Of these archæisms of every description we yet retain a tolerable store; some in the ceremonies and regulations annexed to the pageantry or duties of public life; and more in the pastimes or errors of the common man, or in the traditionary accompaniments to the events of joy or sorrow, which form the distinguishing epochs in the little chronicle of life. On account of their ordinary occurrence they fail to excite our curiosity. We are not generally aware that bride-favours are derived from the Danes; and that bride-cake was probably borrowed from the Romans; that the cheesemonger who counts at the rate of six score to the hundred is following a Runic custom; and that precedents 'hoar with eld' may be adduced in support of hot cross-buns, and Christmas boxes.

To trace the history of what may be called the secular division of popular, or rather national, customs, would require a complete dissertation on the manners of the times when kings played at cross and pile, and when their subjects loaded themselves with furs and three-piled velvet in the dog-days; saturated every thing they ate or drank with honey or sugar; and slept stark naked, to make amends for the sweltering burthen of their day dress.

Customs more or less connected with religion, and superstitions, whether practical or doctrinal, form the other general division of the subject now under consideration. Many of them are the vestiges of paganism, which the christian teachers were unable to eradicate. Not that the northern nations were lukewarm and unwilling converts, like the nations of Peru and Mexico. Practising a simple mode of worship, in which the idol was less liable to be identified with the divinity of which it was the symbol; and accustomed to doctrines which familiarized them with the existence of abstract spirit; their minds were prepared for the reception of purer tenets, and the glad tidings of salvation were embraced with eagerness and sincerity. They nevertheless adhered, and with some degree of pertinacity, to certain of their old religious rites, not very material in themselves, but which were nevertheless anathematized by the clergy, who, like the fanatics of a succeeding age, were perhaps too much alarmed at the danger of allowing a proselyte to retain any fondness for the exuviæ of an abrogated faith. It was this apprehension which sent forth the Gallic saints with bell, book, and candle, to rout the May Queen and her rustic attendants; and which made minced pies and plumpudding an abomination in the mouth of Prynne and Harvey. But neither the thunders of the councils, nor the more tangible terrors of the parliamentary ordinances, were able to wean the bulk of the people from the observance of times and seasons, which afforded to the young a prescriptive right to merriment, and to the old, the equally valuable privilege of claiming the enjoyment of an extraordinary cup, and the grant of some savoury dish from the frugal housewife. Sometimes the reigning philosophy was resorted to as a justification. As the bonfires continued to burn at the summer solstice, notwithstanding the canons against them, the churchinen thought it as well to prevent their authority being compromised, by asserting that these festal flames were not without their use. The blaze, they said, scared away the dragons who flew about at that season, and caused plague and pestilence by poisoning the waters and polluting the air.

==========

-- Problem to work on --
In the text on old customs, what did the churchmen claim the bonfires at the summer solstice were useful for?

(Records from a data source)
==========

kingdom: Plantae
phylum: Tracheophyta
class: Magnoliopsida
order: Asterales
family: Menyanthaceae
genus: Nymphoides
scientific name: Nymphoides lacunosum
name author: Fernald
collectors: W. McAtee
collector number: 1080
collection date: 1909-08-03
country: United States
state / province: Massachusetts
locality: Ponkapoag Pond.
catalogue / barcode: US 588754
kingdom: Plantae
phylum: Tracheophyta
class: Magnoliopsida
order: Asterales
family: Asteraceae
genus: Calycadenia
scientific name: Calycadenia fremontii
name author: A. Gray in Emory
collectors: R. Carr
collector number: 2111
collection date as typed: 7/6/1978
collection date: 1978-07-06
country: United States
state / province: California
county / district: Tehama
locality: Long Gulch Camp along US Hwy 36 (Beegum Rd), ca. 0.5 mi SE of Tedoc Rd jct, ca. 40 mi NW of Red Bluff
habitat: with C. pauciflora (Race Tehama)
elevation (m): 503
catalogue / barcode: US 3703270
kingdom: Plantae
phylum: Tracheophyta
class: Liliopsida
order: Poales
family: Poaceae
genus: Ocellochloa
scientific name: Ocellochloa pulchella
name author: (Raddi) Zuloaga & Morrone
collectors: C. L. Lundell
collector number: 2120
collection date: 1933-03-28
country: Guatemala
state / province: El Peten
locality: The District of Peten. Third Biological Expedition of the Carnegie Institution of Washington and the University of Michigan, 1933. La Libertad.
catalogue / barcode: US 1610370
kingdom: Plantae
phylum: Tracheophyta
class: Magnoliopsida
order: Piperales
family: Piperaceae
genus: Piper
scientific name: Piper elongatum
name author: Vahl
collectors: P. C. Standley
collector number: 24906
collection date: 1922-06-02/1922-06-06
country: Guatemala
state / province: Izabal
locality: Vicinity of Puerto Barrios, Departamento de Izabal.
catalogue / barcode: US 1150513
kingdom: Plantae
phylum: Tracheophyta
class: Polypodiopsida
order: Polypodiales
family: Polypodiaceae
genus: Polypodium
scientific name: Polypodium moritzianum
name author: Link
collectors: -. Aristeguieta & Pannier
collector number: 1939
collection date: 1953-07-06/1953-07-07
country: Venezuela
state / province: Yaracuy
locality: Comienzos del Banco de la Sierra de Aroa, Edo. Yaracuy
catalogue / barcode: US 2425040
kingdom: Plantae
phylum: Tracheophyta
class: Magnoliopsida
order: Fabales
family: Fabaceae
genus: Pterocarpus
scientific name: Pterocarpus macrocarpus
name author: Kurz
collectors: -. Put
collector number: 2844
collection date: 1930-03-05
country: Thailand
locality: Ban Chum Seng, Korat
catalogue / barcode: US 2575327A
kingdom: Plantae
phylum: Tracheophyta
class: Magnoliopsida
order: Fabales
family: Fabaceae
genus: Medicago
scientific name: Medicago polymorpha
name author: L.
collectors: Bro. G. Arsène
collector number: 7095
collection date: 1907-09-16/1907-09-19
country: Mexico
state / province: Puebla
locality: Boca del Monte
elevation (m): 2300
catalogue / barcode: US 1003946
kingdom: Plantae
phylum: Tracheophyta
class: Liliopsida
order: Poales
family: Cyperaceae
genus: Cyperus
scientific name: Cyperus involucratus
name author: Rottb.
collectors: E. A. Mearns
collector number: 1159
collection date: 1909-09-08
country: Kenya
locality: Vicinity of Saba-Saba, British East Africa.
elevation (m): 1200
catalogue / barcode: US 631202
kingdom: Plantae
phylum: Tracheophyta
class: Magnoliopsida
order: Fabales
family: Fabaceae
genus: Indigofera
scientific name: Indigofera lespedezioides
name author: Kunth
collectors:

==========

-- Exercise result --
They claimed the blaze scared away the dragons that flew about at that season and caused plague and pestilence by poisoning the waters and polluting the air.